On June 1, Mr Duran paired up with experienced excavator Professor Michael Kjelland and began a two-week search at Hell Creek Formation, a site well known for dinosaur fossils.

The two were hoping to find plant fossils and on day four of the dig, they couldn’t believe it when they realised their discovery was a lot more significant.

"I can't quite express my excitement in that moment when we uncovered the skull," Mr Duran told his college website UC Merced, on Wednesday (local time).

Harrison Duran with the partial skull of a 65-million-year-old triceratops fossil.
Harrison Duran proudly poses with his 65 million-year-old find of a partial Triceratops skull. Source: Merced

Mr Duran, 23, found the fossil upside down with the base of its left horn partially exposed and surrounded by plant fossils.

"I've been obsessed with dinosaurs since I was a kid, so it was a pretty big deal," Mr Duran said.
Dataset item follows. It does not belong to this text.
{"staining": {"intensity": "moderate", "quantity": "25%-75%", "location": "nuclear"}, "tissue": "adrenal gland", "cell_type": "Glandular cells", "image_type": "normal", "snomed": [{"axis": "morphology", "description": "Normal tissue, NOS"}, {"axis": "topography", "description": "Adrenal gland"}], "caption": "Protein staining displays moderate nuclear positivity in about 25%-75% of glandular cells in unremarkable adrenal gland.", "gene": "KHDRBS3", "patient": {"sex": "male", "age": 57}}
Once they realised what they had found, they named the dinosaur Alice, after the owner of the land.

They then started the excavation process and it took a team from the non-profit organisation, Fossil Excavations, a week to prepare the fragile skull for the big move.

“Alice was meticulously stabilised with glue, plastered up and removed from a location she called home for over 65 million years,” the Fossil Excavations website read.

Professor Michael Kjelland in the process of excavating the skull and Harrison Duran as a four-year-old (right)
Professor Michael Kjelland (left) accompanied Harrison Duran on the dig. Mr Duran has always been a dinosaur fanatic, even as a four-year-old (right). Source: Fossil Excavators/Merced

The duo will now spend the next few months researching the rare find and preparing Alice for public display.

Mr Duran hopes Alice will call UC Merced home.

"It's such a rare opportunity to showcase something like this, and I'd like to share it with the campus community," he said.

The exact location of where Alice was found will remain top secret in order to protect any further finds.

"There have been people in the past who have stolen dinosaur bones," Professor Kjelland told CNN.